_Try it_.
Rewrite the text of the rows below, replacing every "EE. UU." with "Estados Unidos" and leaving everything else unchanged. Leave out the pictures.

_Data shown_.
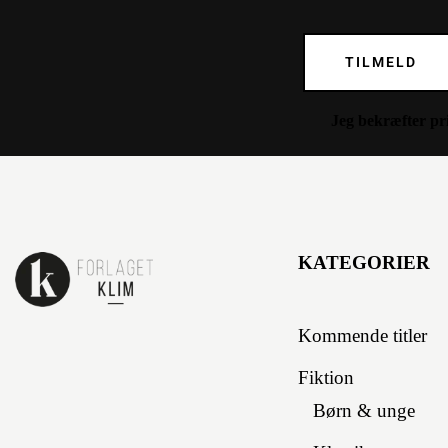
TILMELD
Jeg bekræfter
pr
KATEGORIER
Kommende titler
Fiktion
Børn & unge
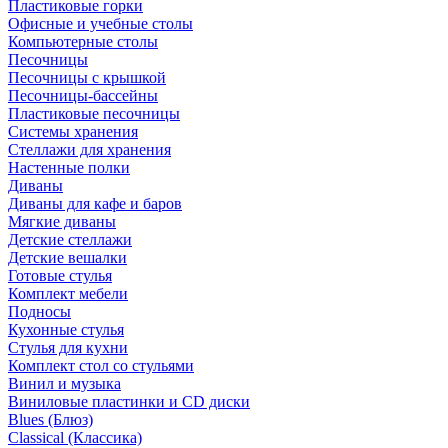
Пластиковые горки
Офисные и учебные столы
Компьютерные столы
Песочницы
Песочницы с крышкой
Песочницы-бассейны
Пластиковые песочницы
Системы хранения
Стеллажи для хранения
Настенные полки
Диваны
Диваны для кафе и баров
Мягкие диваны
Детские стеллажи
Детские вешалки
Готовые стулья
Комплект мебели
Подносы
Кухонные стулья
Стулья для кухни
Комплект стол со стульями
Винил и музыка
Виниловые пластинки и CD диски
Blues (Блюз)
Classical (Классика)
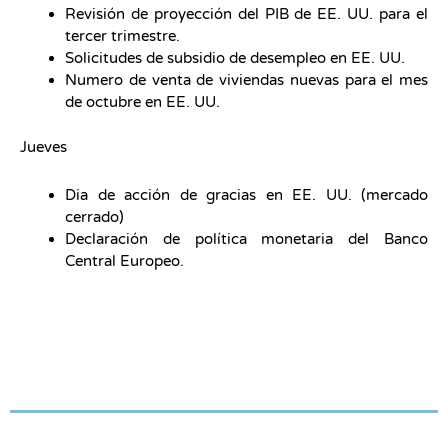
Revisión de proyección del PIB de EE. UU. para el
tercer trimestre.
Solicitudes de subsidio de desempleo en EE. UU.
Numero de venta de viviendas nuevas para el mes
de octubre en EE. UU.
Jueves
Dia de acción de gracias en EE. UU. (mercado
cerrado)
Declaración de política monetaria del Banco
Central Europeo.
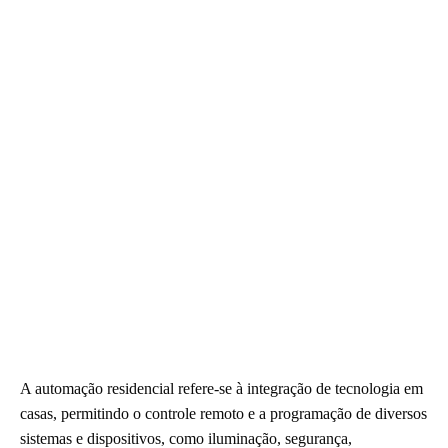
A automação residencial refere-se à integração de tecnologia em
casas, permitindo o controle remoto e a programação de diversos
sistemas e dispositivos, como iluminação, segurança,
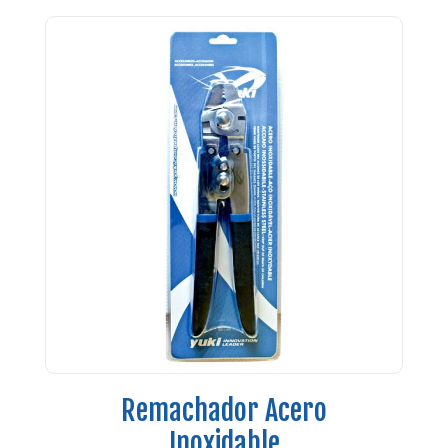
Remachador Acero
Inoxidable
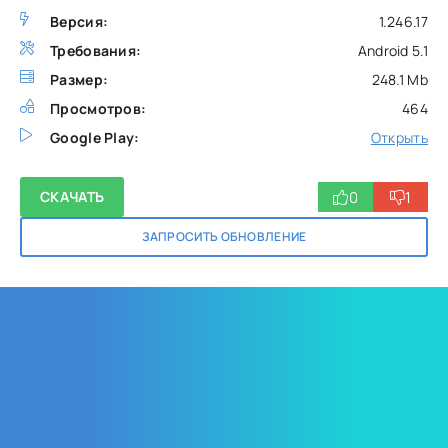
Версия:
1.246.17
Требования:
Android 5.1
Размер:
248.1 Mb
Просмотров:
464
Google Play:
Открыть
0
1
СКАЧАТЬ
ЗАПРОСИТЬ ОБНОВЛЕНИЕ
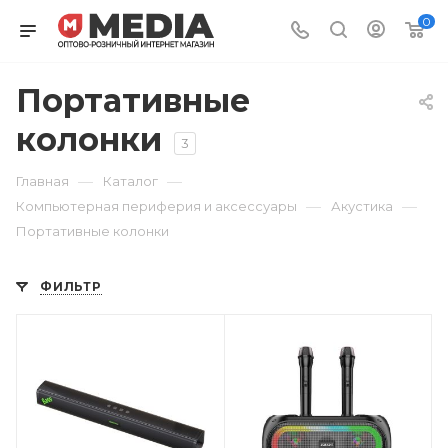
0
Портативные
колонки
3
—
—
Главная
Каталог
—
—
Компьютерная периферия и аксессуары
Акустика
Портативные колонки
ФИЛЬТР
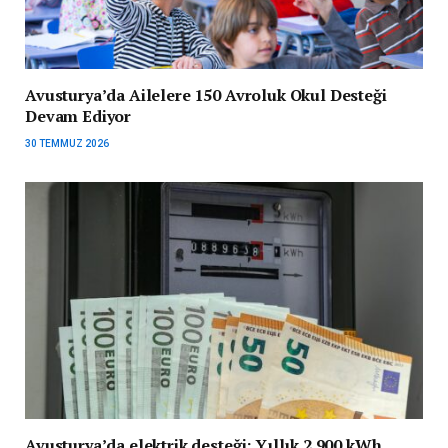
Avusturya’da Ailelere 150 Avroluk Okul Desteği
Devam Ediyor
30 TEMMUZ 2026
Avusturya’da elektrik desteği: Yıllık 2.900 kWh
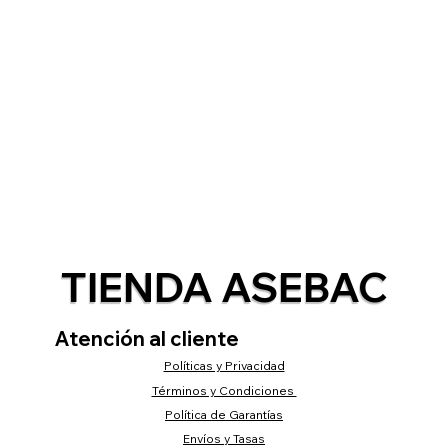
TIENDA ASEBAC
Atención al cliente
Políticas y Privacidad
Términos y Condiciones
Política de Garantías
Envíos y Tasas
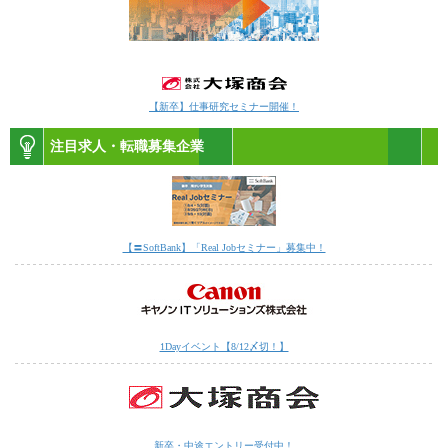
【新卒】仕事研究セミナー開催！
注目求人・転職募集企業
【〓SoftBank】「Real Jobセミナー」募集中！
1Dayイベント【8/12〆切！】
新卒・中途エントリー受付中！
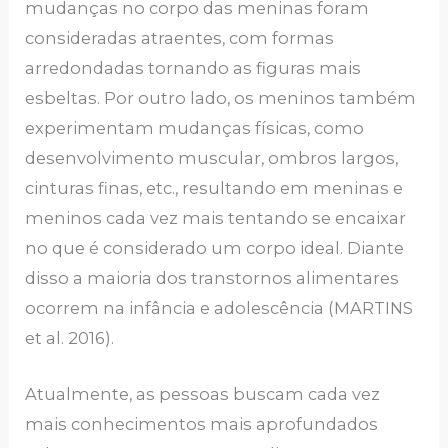
mudanças no corpo das meninas foram
consideradas atraentes, com formas
arredondadas tornando as figuras mais
esbeltas. Por outro lado, os meninos também
experimentam mudanças físicas, como
desenvolvimento muscular, ombros largos,
cinturas finas, etc., resultando em meninas e
meninos cada vez mais tentando se encaixar
no que é considerado um corpo ideal. Diante
disso a maioria dos transtornos alimentares
ocorrem na infância e adolescência (MARTINS
et al. 2016).
Atualmente, as pessoas buscam cada vez
mais conhecimentos mais aprofundados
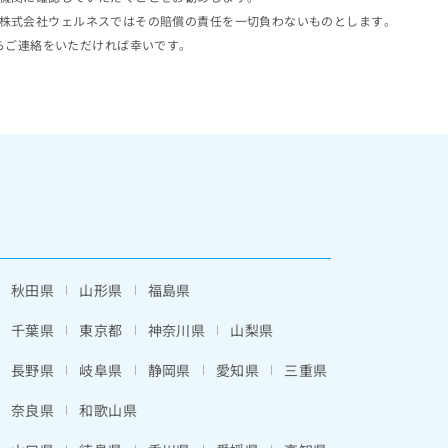
株式会社ウェルネスではその賠償の責任を一切負わないものとします。
らご連絡をいただければ幸いです。
秋田県
山形県
福島県
千葉県
東京都
神奈川県
山梨県
長野県
岐阜県
静岡県
愛知県
三重県
奈良県
和歌山県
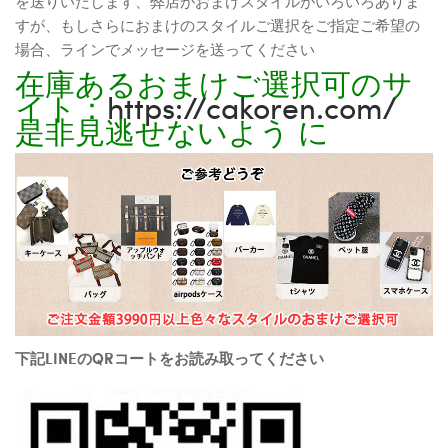
を送りいたします、弊店がおまけスタイルがいろいろありま
すが、もしさらにおまけのスタイルご選択をご指定ご希望の
場合、ラインでメッセージを送ってください
在庫あるおまけご選択可のサ
イト：
https://cakoren.com/
是非見逃せないよう に
下記LINEのQRコートをお読み取ってください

_Response to the task_.
TILMELD
Jeg bekræfter
pr
KATEGORIER
Kommende titler
Fiktion
Børn & unge
Пластиковые горки
Офисные и учебные столы
Компьютерные столы
Песочницы
Песочницы с крышкой
Песочницы-бассейны
Пластиковые песочницы
Системы хранения
Стеллажи для хранения
Настенные полки
Диваны
Диваны для кафе и баров
Мягкие диваны
Детские стеллажи
Детские вешалки
Готовые стулья
Комплект мебели
Подносы
Кухонные стулья
Стулья для кухни
Комплект стол со стульями
Винил и музыка
Виниловые пластинки и CD диски
Blues (Блюз)
Classical (Классика)
Revisión de proyección del PIB de Estados Unidos para el
tercer trimestre.
Solicitudes de subsidio de desempleo en Estados Unidos
Numero de venta de viviendas nuevas para el mes
de octubre en Estados Unidos
Jueves
Dia de acción de gracias en Estados Unidos (mercado
cerrado)
Declaración de política monetaria del Banco
Central Europeo.
A automação residencial refere-se à integração de tecnologia em
casas, permitindo o controle remoto e a programação de diversos
sistemas e dispositivos, como iluminação, segurança,
Remachador Acero
Inoxidable
Версия:
1.246.17
Требования:
Android 5.1
Размер:
248.1 Mb
Просмотров:
464
Google Play:
Открыть
0
1
СКАЧАТЬ
ЗАПРОСИТЬ ОБНОВЛЕНИЕ
0
Портативные
колонки
3
—
—
Главная
Каталог
—
—
Компьютерная периферия и аксессуары
Акустика
Портативные колонки
ФИЛЬТР
Avusturya’da Ailelere 150 Avroluk Okul Desteği
Devam Ediyor
30 TEMMUZ 2026
Avusturya’da elektrik desteği: Yıllık 2.900 kWh
TIENDA ASEBAC
Atención al cliente
Políticas y Privacidad
Términos y Condiciones
Política de Garantías
Envíos y Tasas
【新卒】仕事研究セミナー開催！
注目求人・転職募集企業
【〓SoftBank】「Real Jobセミナー」募集中！
1Dayイベント【8/12〆切！】
新卒・中途エントリー受付中！
mudanças no corpo das meninas foram
consideradas atraentes, com formas
arredondadas tornando as figuras mais
esbeltas. Por outro lado, os meninos também
experimentam mudanças físicas, como
desenvolvimento muscular, ombros largos,
cinturas finas, etc., resultando em meninas e
meninos cada vez mais tentando se encaixar
no que é considerado um corpo ideal. Diante
disso a maioria dos transtornos alimentares
ocorrem na infância e adolescência (MARTINS
et al. 2016).
Atualmente, as pessoas buscam cada vez
mais conhecimentos mais aprofundados
株式会社ウェルネスではその賠償の責任を一切負わないものとします。
らご連絡をいただければ幸いです。
秋田県
山形県
福島県
千葉県
東京都
神奈川県
山梨県
長野県
岐阜県
静岡県
愛知県
三重県
奈良県
和歌山県
を送りいたします、弊店がおまけスタイルがいろいろありま
すが、もしさらにおまけのスタイルご選択をご指定ご希望の
場合、ラインでメッセージを送ってください
在庫あるおまけご選択可のサ
イト：
https://cakoren.com/
是非見逃せないよう に
下記LINEのQRコートをお読み取ってください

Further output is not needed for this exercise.